10. Conclusion: The US Stock Market Is Entering a New Era of Distributed Pricing
The US market is undergoing a profound structural transformation—from the concentrated pricing of the Magnificent Seven to distributed pricing along the value chain. The core driver of this shift is the expansion and increasing complexity of the AI value chain.
Looking ahead, the key market question will no longer be whether a single company can keep rising, but which segment of the AI value chain becomes the next bottleneck. Whoever controls the bottleneck holds pricing power.

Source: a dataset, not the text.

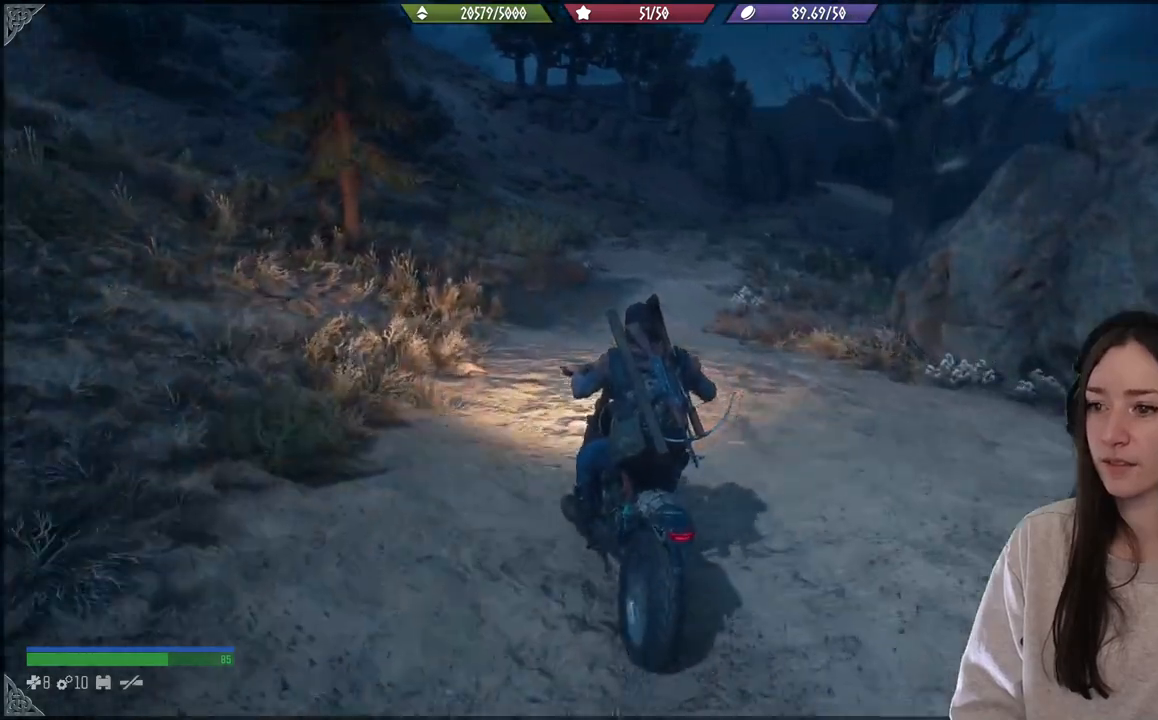
{"buttons": ["R2"], "left_stick": "right", "right_stick": "center", "events": [[50, "left_stick", "up-right"], [200, "left_stick", "center"], [333, "left_stick", "right"]]}
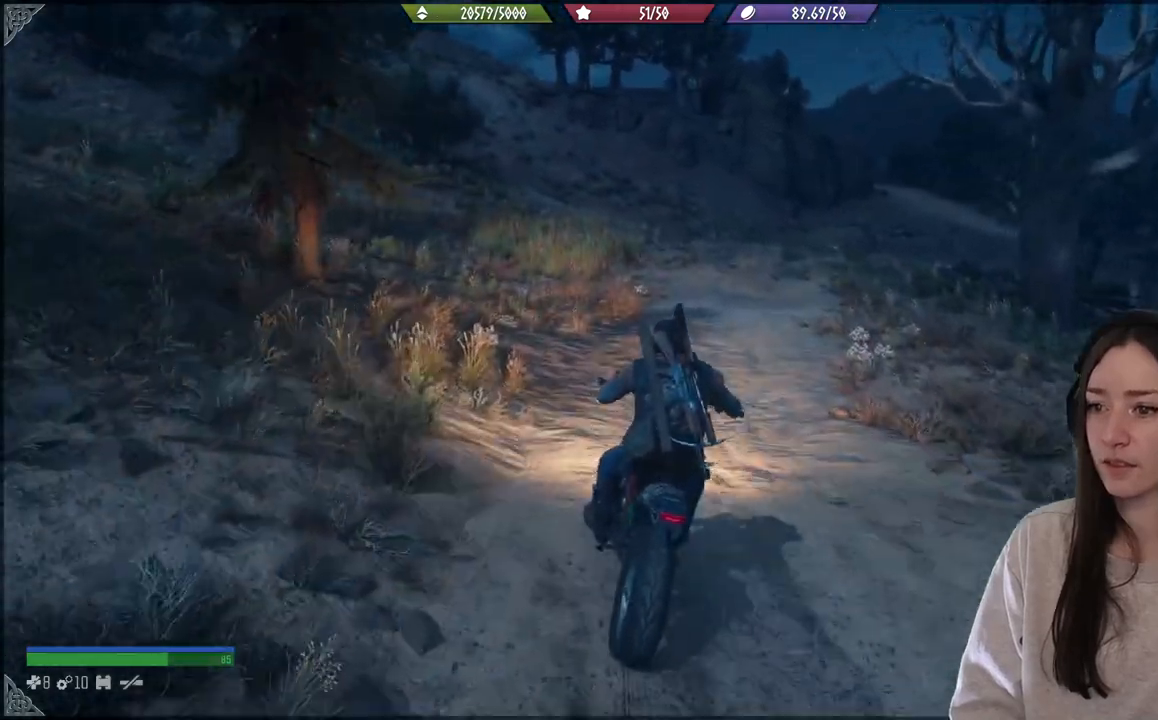
{"buttons": ["R2"], "left_stick": "right", "right_stick": "right", "events": [[500, "right_stick", "right"]]}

AI is evolving from an investment theme into a long-term structural cycle, redefining the pricing logic of US equities.
FAQs
Q1: Have the Magnificent Seven truly lost their dominance?
Not absolutely—their relative influence has been diluted as the AI value chain disperses.
Q2: Why is AI driving changes in market structure?
Because AI has shifted from a single-point computing challenge to a systems engineering problem, lengthening the industry value chain.
Q3: Is the market currently in a bull phase or a period of volatility?
It’s more of a structural bull market, but with high internal volatility and rapid rotations.
Q4: What is distributed pricing?
It means the market is no longer priced by a single company, but by the entire industry value chain working together.
Q5: What is the core variable for future AI market trends?
The key variable is the shifting location of bottlenecks, not the performance of any single leader.